Zuvor hatten bereits die asiatischen Börsen im Minus geschlossen, in Hongkong waren es minus 2,69 Prozent, in Shanghai minus 0,96 und in Tokio minus 1,71 Prozent. Die Handelsplätze in Metropolen wie Sydney, Seoul und Mumbai gaben alle um mindestens ein Prozent nach.
In Europa erholten sich die Handelsplätze am frühen Nachmittag wieder und lagen nur noch leicht im Minus. In New York, wo die Wall Street am Montag wegen eines Feiertags geschlossen war, wurde eine Öffnung im Minus erwartet.

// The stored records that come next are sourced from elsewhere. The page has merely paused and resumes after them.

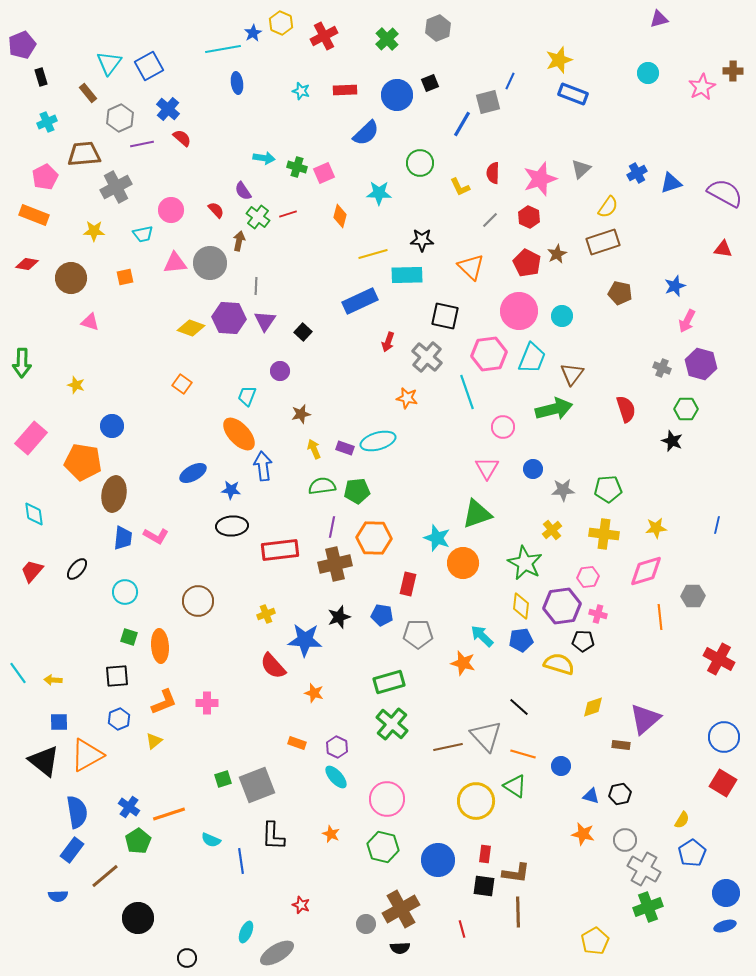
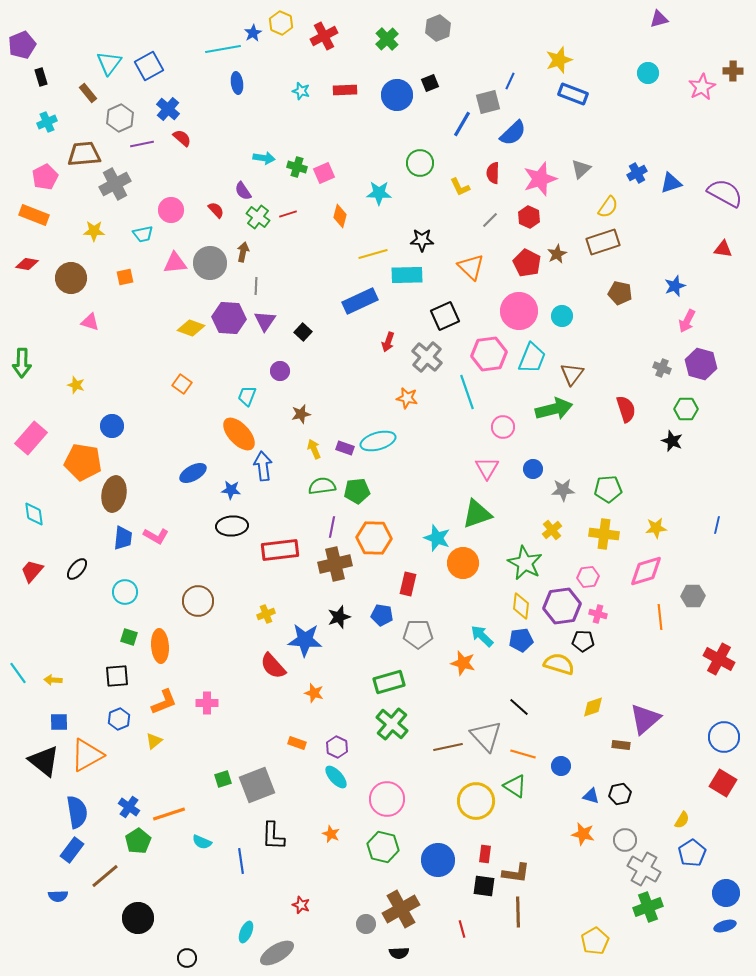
blue semicircle at (366, 133): moved 147 px right
gray cross at (116, 187): moved 1 px left, 3 px up
brown arrow at (239, 241): moved 4 px right, 11 px down
black square at (445, 316): rotated 36 degrees counterclockwise
cyan semicircle at (211, 840): moved 9 px left, 2 px down
black semicircle at (400, 948): moved 1 px left, 5 px down
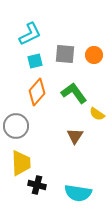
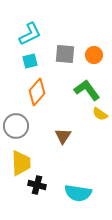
cyan square: moved 5 px left
green L-shape: moved 13 px right, 3 px up
yellow semicircle: moved 3 px right
brown triangle: moved 12 px left
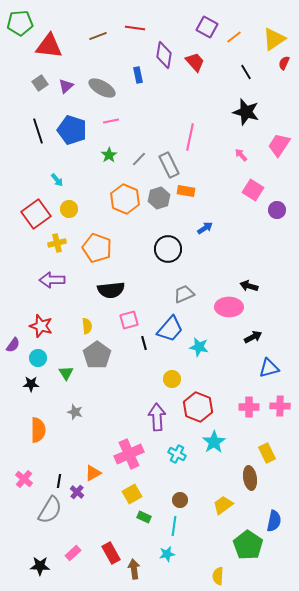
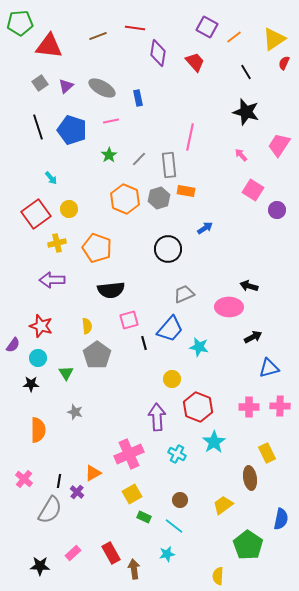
purple diamond at (164, 55): moved 6 px left, 2 px up
blue rectangle at (138, 75): moved 23 px down
black line at (38, 131): moved 4 px up
gray rectangle at (169, 165): rotated 20 degrees clockwise
cyan arrow at (57, 180): moved 6 px left, 2 px up
blue semicircle at (274, 521): moved 7 px right, 2 px up
cyan line at (174, 526): rotated 60 degrees counterclockwise
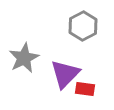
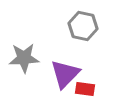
gray hexagon: rotated 20 degrees counterclockwise
gray star: rotated 24 degrees clockwise
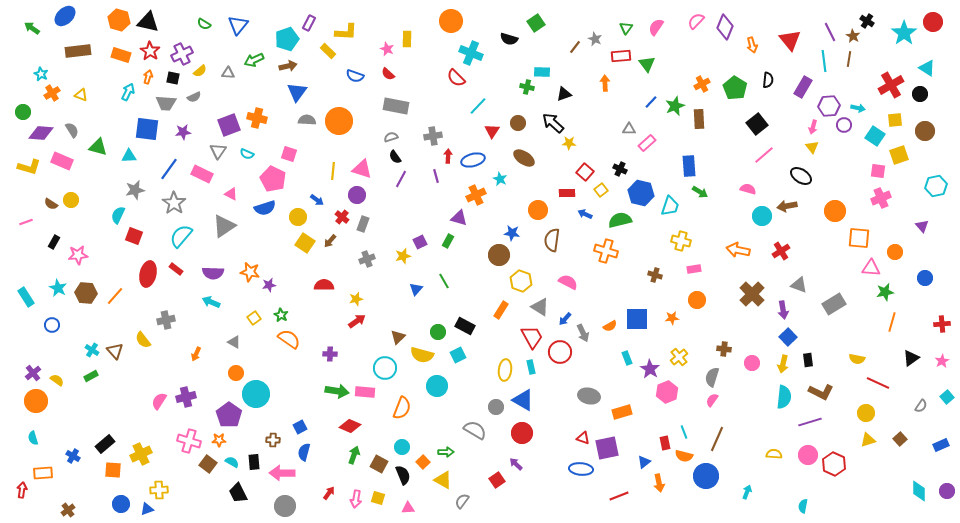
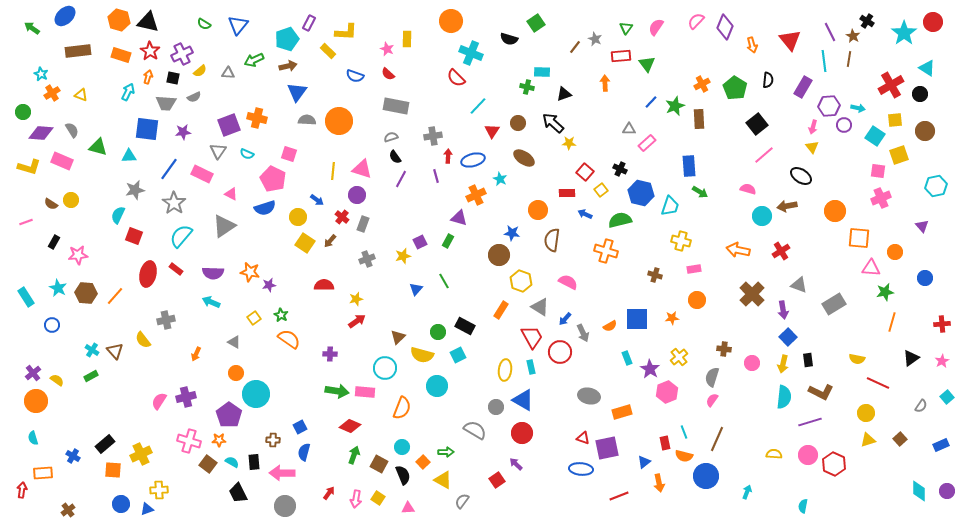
yellow square at (378, 498): rotated 16 degrees clockwise
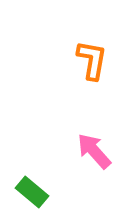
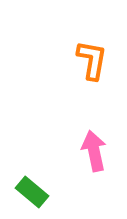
pink arrow: rotated 30 degrees clockwise
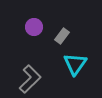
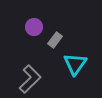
gray rectangle: moved 7 px left, 4 px down
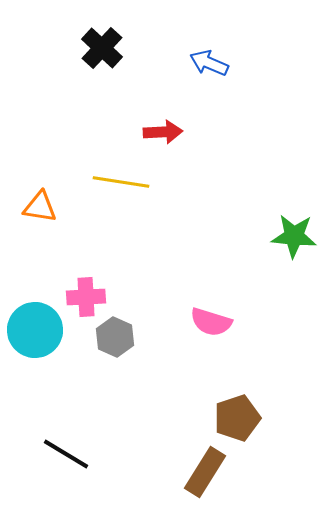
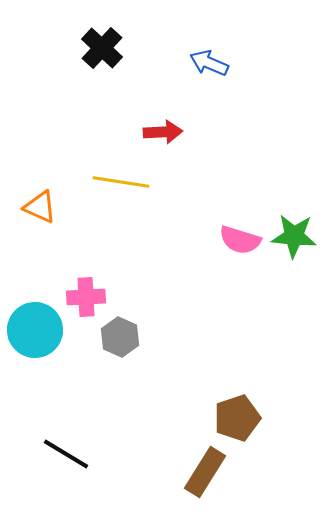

Die Möglichkeit eines offenen Krieges in der Ostukraine und damit verbundener strenger Sanktionen schürte am Dienstag auch die Furcht vor Engpässen bei der Versorgung mit Basisgütern aus der Region, etwa Getreide, Öl und Nickel. Der Ölpreis kletterte weiter und näherte sich erstmals seit 2014 wieder der Marke von 100 Dollar pro Barrel. Davon wiederum profitierten an den Börsen Papiere der Konzerne BP und Shell.